### Directive
Output every line of text from the rows as a JSON list of strings, with one string per line and blank lines left out. Don't include the pictures.

Extracted data entries
================================

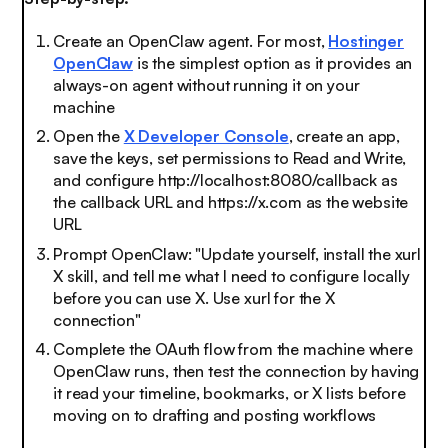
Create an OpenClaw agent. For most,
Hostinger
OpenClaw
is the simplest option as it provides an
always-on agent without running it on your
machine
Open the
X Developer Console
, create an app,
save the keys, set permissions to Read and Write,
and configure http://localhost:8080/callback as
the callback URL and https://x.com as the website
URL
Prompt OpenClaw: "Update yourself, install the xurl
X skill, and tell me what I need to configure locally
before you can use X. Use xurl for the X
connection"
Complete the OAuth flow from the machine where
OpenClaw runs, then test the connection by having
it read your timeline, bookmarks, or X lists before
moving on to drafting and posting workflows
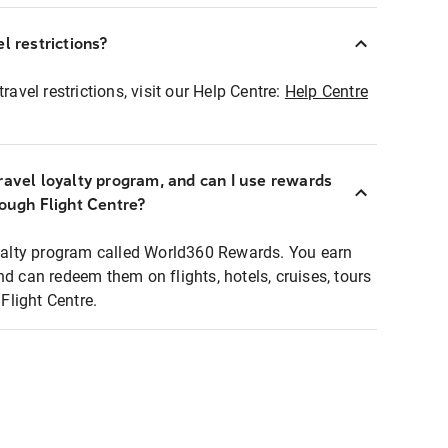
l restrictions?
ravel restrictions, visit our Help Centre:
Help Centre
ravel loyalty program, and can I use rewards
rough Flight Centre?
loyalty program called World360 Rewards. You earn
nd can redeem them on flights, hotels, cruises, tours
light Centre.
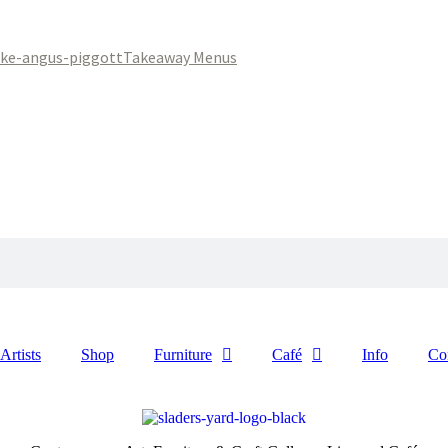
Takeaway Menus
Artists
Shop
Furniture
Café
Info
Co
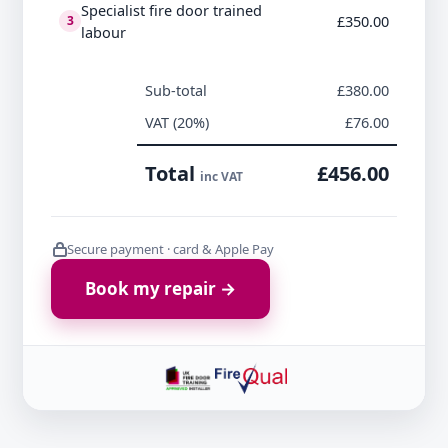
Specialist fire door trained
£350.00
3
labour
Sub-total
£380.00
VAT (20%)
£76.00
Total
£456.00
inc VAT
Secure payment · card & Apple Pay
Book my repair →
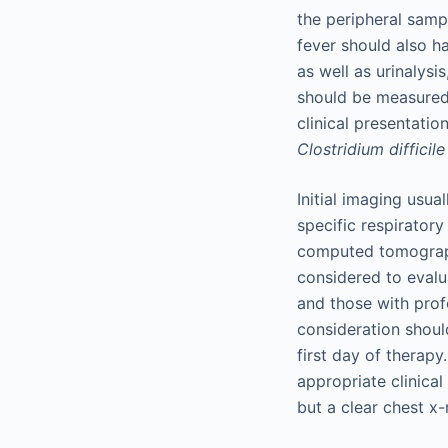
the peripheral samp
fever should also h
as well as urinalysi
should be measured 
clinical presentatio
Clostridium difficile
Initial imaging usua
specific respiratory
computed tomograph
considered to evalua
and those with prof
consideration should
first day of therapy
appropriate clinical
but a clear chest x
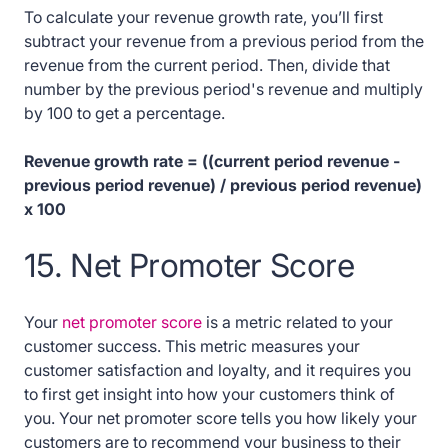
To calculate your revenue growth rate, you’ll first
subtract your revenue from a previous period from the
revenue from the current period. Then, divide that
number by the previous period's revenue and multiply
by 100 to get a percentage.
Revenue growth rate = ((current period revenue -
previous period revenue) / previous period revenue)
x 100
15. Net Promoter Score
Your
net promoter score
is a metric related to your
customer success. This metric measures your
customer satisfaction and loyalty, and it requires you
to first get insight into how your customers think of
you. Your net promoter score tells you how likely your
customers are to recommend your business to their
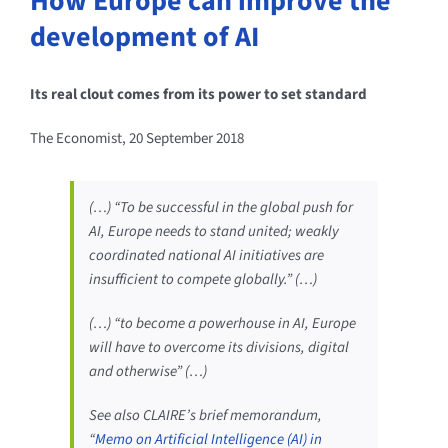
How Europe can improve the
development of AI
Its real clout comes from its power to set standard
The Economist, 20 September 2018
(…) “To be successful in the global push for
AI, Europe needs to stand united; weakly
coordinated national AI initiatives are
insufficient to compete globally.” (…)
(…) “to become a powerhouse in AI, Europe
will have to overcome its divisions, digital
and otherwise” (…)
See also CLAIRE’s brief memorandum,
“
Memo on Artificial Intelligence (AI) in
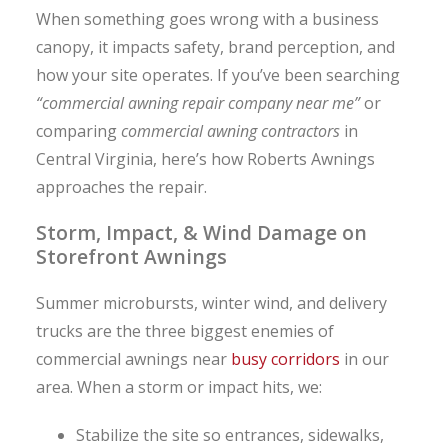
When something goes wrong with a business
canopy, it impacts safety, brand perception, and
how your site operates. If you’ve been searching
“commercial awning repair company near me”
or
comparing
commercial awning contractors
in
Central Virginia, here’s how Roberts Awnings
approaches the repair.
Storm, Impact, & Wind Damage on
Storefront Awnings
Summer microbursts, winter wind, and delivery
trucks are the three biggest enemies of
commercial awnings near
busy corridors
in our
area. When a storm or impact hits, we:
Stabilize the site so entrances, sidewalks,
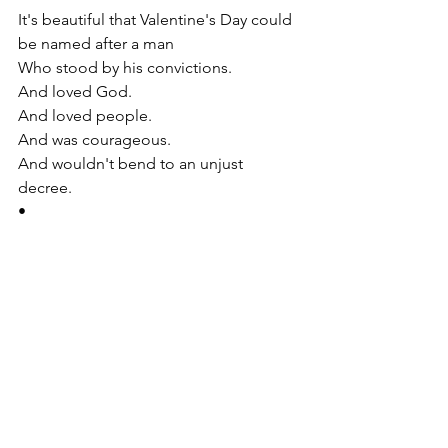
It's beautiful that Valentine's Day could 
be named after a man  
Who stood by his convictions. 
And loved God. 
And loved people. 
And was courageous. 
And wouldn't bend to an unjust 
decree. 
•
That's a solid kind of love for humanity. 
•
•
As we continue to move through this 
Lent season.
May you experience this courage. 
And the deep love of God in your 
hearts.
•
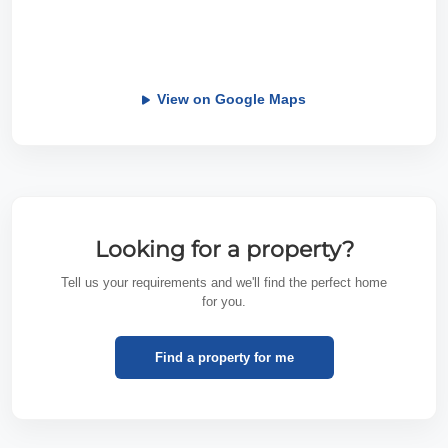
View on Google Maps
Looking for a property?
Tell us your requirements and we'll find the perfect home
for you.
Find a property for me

================================

### Answer below
[
  "Create an OpenClaw agent. For most,",
  "Hostinger",
  "OpenClaw",
  "is the simplest option as it provides an",
  "always-on agent without running it on your",
  "machine",
  "Open the",
  "X Developer Console",
  ", create an app,",
  "save the keys, set permissions to Read and Write,",
  "and configure http://localhost:8080/callback as",
  "the callback URL and https://x.com as the website",
  "URL",
  "Prompt OpenClaw: \"Update yourself, install the xurl",
  "X skill, and tell me what I need to configure locally",
  "before you can use X. Use xurl for the X",
  "connection\"",
  "Complete the OAuth flow from the machine where",
  "OpenClaw runs, then test the connection by having",
  "it read your timeline, bookmarks, or X lists before",
  "moving on to drafting and posting workflows",
  "l restrictions?",
  "ravel restrictions, visit our Help Centre:",
  "Help Centre",
  "ravel loyalty program, and can I use rewards",
  "rough Flight Centre?",
  "loyalty program called World360 Rewards. You earn",
  "nd can redeem them on flights, hotels, cruises, tours",
  "light Centre.",
  "Takeaway Menus",
  "Artists",
  "Shop",
  "Furniture",
  "Café",
  "Info",
  "Co",
  "Specialist fire door trained",
  "£350.00",
  "3",
  "labour",
  "Sub-total",
  "£380.00",
  "VAT (20%)",
  "£76.00",
  "Total",
  "£456.00",
  "inc VAT",
  "Secure payment · card & Apple Pay",
  "Book my repair →",
  "the peripheral samp",
  "fever should also h",
  "as well as urinalysi",
  "should be measured ",
  "clinical presentatio",
  "Clostridium difficile",
  "Initial imaging usua",
  "specific respiratory",
  "computed tomograph",
  "considered to evalua",
  "and those with prof",
  "consideration should",
  "first day of therapy",
  "appropriate clinical",
  "but a clear chest x",
  "To calculate your revenue growth rate, you’ll first",
  "subtract your revenue from a previous period from the",
  "revenue from the current period. Then, divide that",
  "number by the previous period's revenue and multiply",
  "by 100 to get a percentage.",
  "Revenue growth rate = ((current period revenue -",
  "previous period revenue) / previous period revenue)",
  "x 100",
  "15. Net Promoter Score",
  "Your",
  "net promoter score",
  "is a metric related to your",
  "customer success. This metric measures your",
  "customer satisfaction and loyalty, and it requires you",
  "to first get insight into how your customers think of",
  "you. Your net promoter score tells you how likely your",
  "customers are to recommend your business to their",
  "How Europe can improve the",
  "development of AI",
  "Its real clout comes from its power to set standard",
  "The Economist, 20 September 2018",
  "(…) “To be successful in the global push for",
  "AI, Europe needs to stand united; weakly",
  "coordinated national AI initiatives are",
  "insufficient to compete globally.” (…)",
  "(…) “to become a powerhouse in AI, Europe",
  "will have to overcome its divisions, digital",
  "and otherwise” (…)",
  "See also CLAIRE’s brief memorandum,",
  "“",
  "Memo on Artificial Intelligence (AI) in",
  "When something goes wrong with a business",
  "canopy, it impacts safety, brand perception, and",
  "how your site operates. If you’ve been searching",
  "“commercial awning repair company near me”",
  "or",
  "comparing",
  "commercial awning contractors",
  "in",
  "Central Virginia, here’s how Roberts Awnings",
  "approaches the repair.",
  "Storm, Impact, & Wind Damage on",
  "Storefront Awnings",
  "Summer microbursts, winter wind, and delivery",
  "trucks are the three biggest enemies of",
  "commercial awnings near",
  "busy corridors",
  "in our",
  "area. When a storm or impact hits, we:",
  "Stabilize the site so entrances, sidewalks,",
  "It's beautiful that Valentine's Day could ",
  "be named after a man  ",
  "Who stood by his convictions. ",
  "And loved God. ",
  "And loved people. ",
  "And was courageous. ",
  "And wouldn't bend to an unjust ",
  "decree. ",
  "•",
  "That's a solid kind of love for humanity. ",
  "•",
  "•",
  "As we continue to move through this ",
  "Lent season.",
  "May you experience this courage. ",
  "And the deep love of God in your ",
  "hearts.",
  "•",
  "View on Google Maps",
  "Looking for a property?",
  "Tell us your requirements and we'll find the perfect home",
  "for you.",
  "Find a property for me"
]